In the span of just under two years, the Philadelphia rapper had risen from a relatively unknown to one of the genre’s brightest stars, and he was set to build on that success with the expected 2018 release of “Eternal Atake,” an album that was billed as his opus.           

However, instead of releasing a project, Lil Uzi Vert songs have become scarce over the last couple years, as the rapper verbally sparred with his label and had a short-lived retirement, creating almost otherworldly expectations for his second album. 

And yet, Uzi managed to meet those expectations, crafting an hour-long epic that seamlessly blends an array of rapping styles, flows, and melodic crooning — a feat that wouldn’t be accomplished without the rapper’s natural chemistry with Philadelphia  production collective Working On Dying, who produced the majority of the album’s 18 tracks.   

In the days after the release of the long-awaited album, the rapper announced that a 14-song “deluxe” version of the album would be coming out the following week.    

A “deluxe” addendum to a rap album typically adds several extra songs to the end of a tracklist. But the 25-year old decided to circumvent the norm and make the deluxe edition of “Eternal Atake” an entirely new album entitled “LUV vs. The World 2,” the sequel to the star-making mixtape from nearly four years ago.
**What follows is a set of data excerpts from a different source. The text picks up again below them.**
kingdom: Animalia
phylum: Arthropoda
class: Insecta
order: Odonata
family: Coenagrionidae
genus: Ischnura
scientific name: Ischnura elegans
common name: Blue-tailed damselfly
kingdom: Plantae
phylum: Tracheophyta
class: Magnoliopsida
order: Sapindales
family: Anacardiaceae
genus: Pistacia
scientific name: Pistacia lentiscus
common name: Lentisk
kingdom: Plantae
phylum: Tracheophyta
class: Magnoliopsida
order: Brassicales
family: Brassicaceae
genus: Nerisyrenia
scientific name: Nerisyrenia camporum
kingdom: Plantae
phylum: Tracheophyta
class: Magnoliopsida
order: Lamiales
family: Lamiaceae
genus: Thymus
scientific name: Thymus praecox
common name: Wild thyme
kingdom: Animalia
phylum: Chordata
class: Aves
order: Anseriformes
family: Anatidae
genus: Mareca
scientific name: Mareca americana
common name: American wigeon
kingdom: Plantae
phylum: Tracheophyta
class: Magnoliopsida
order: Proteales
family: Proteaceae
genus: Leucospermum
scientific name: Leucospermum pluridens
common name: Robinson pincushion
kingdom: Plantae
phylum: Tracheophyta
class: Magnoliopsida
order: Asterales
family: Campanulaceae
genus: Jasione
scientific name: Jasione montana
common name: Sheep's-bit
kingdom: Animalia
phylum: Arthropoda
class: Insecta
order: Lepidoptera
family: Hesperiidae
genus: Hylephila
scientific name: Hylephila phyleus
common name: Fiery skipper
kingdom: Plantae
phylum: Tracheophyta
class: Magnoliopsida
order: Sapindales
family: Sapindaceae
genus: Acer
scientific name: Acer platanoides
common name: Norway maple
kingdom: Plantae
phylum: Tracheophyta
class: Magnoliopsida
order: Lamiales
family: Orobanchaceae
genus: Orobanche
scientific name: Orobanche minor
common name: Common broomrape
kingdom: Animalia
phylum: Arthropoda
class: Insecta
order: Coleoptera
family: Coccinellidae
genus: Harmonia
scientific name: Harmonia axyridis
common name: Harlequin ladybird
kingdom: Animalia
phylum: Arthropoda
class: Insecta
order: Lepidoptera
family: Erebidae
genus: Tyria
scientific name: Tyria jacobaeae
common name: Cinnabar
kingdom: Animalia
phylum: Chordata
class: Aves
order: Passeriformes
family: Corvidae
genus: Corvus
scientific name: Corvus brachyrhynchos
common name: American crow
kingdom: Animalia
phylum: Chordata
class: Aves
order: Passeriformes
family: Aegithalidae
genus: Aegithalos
On his second new project in the span of seven days, Uzi comes through with an album that feels less like an extension of its predecessor. Rather, it can stand on its own two feet. It also contains what might be his best collection of songs to date, with tracks like “Myron,” “Bean (Kobe),” “Yesirskii,” “Moon Relate” and “Trap This Way” (among others) easily standing up with the best of his previous material.

The Working on Dying collective is back, contributing on five tracks, while Pi’erre Bourne — another longtime collaborator and fellow household name — shows up on four tracks, all of which are clear standouts.   

These are two albums that can undoubtedly be played individually, and still serve as some of the best trap/pop-rap in recent memory. But while “Eternal Atake” is an achievement on its own, placing the two albums on one disc effectively fuses all facets of Uzi’s career to this point.

One could easily make the case that “LUV vs. The World 2” calls back to the defiantly punk ethos and rockstar persona that defined much of his 2015-2017 material, while “Eternal Atake” is propelled by the emotive crooning, vocal dexterity and extraterrestrial themes that fans have come to expect from Uzi in recent years.   

Add this to the fact that half of the tracklist is composed of songs that were previously either leaked or teased in snippets prior to the release of “Luv is Rage 2,” and you’ve got a project that not only satisfies Uzi’s rabid fanbase as a throwback to his earlier catalog, but also one that has the ability to work as a preface of sorts to “Eternal Atake.”

By the time “Leaders,”  the smooth closer to “LUV vs. The World 2,” ends and “Baby Pluto” kicks off the second disc of the double album, it almost feels like a page-turn for the boundary-pushing rapper, as he forges into the next stage of his enthralling career.